I have some questions about abstracting data into new post types. These questions are based on the assumption that I should essentially be trying to replicate a relational database.

It's a dictionary feature for a language learning blog. Here are the tables from the original. Simplified for readability.

CREATE TABLE words (
    ID int(),
    word varchar(),
    parent_id int()
);

CREATE TABLE nouns (
    word_id int(),
    plural varchar(),
    [...]
);

CREATE TABLE verbs (
    word_id int(),
    pres_part varchar(),
    past_part varchar(),
    [...]
);

CREATE TABLE definitions (
    ID int(),
    word_id int(),
    definition varchar(),
    [...]
);

CREATE TABLE examples (
    ID int(),
    defintion_id int(),
    example varchar(),
    [...]
);

Words will obviously be the first custom post type.

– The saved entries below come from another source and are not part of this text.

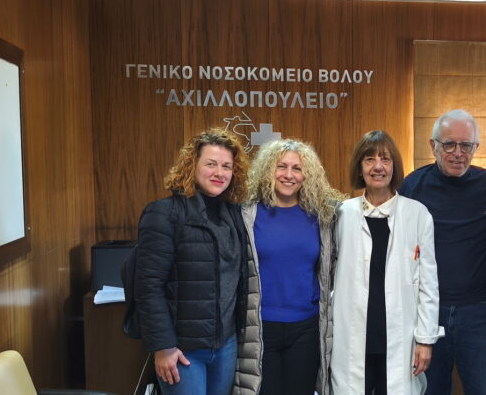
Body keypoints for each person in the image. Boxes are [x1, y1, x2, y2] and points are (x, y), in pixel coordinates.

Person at [133, 129, 250, 395]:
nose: (219, 173)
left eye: (226, 166)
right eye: (211, 164)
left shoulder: (234, 215)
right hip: (182, 350)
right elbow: (148, 285)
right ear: (192, 165)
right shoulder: (164, 213)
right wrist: (163, 346)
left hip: (226, 345)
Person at [332, 130, 441, 395]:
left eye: (385, 159)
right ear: (360, 167)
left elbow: (428, 284)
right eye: (369, 159)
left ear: (395, 166)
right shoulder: (343, 213)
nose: (378, 166)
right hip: (352, 337)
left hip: (400, 339)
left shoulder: (417, 214)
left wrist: (425, 340)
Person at [399, 109, 486, 395]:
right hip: (428, 311)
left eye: (466, 145)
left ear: (476, 147)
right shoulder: (413, 185)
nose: (458, 153)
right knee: (430, 390)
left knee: (482, 389)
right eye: (449, 144)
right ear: (433, 146)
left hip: (479, 312)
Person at [236, 139, 344, 395]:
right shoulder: (247, 214)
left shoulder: (322, 216)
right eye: (281, 166)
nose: (289, 175)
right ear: (268, 170)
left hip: (306, 328)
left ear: (307, 175)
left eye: (297, 168)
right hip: (261, 327)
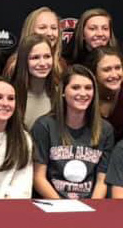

I've decided to use custom fields for the noun and verb information as they are 1:1 relationships and only existed to reduce null entries in the words table. I believe WordPress will only create an entry in the postmeta table if the fields are actually used. So that would solve that problem.

Now the main question is; should I store definitions and examples as custom post types as I would in a relational database or just use ACF repeaters? These are both genuine 1-many relationships. Although a single definition will probably only ever have a maximum of 3 examples.

The reader might wish to search for keywords within the definitions and/or examples but they would never want to view a single definition as page.

Definitions and examples might however be used outside the context of their respective word in the future. With a flashcard app for example. Is it easy to uniquely identify and request a single entry from a repeater?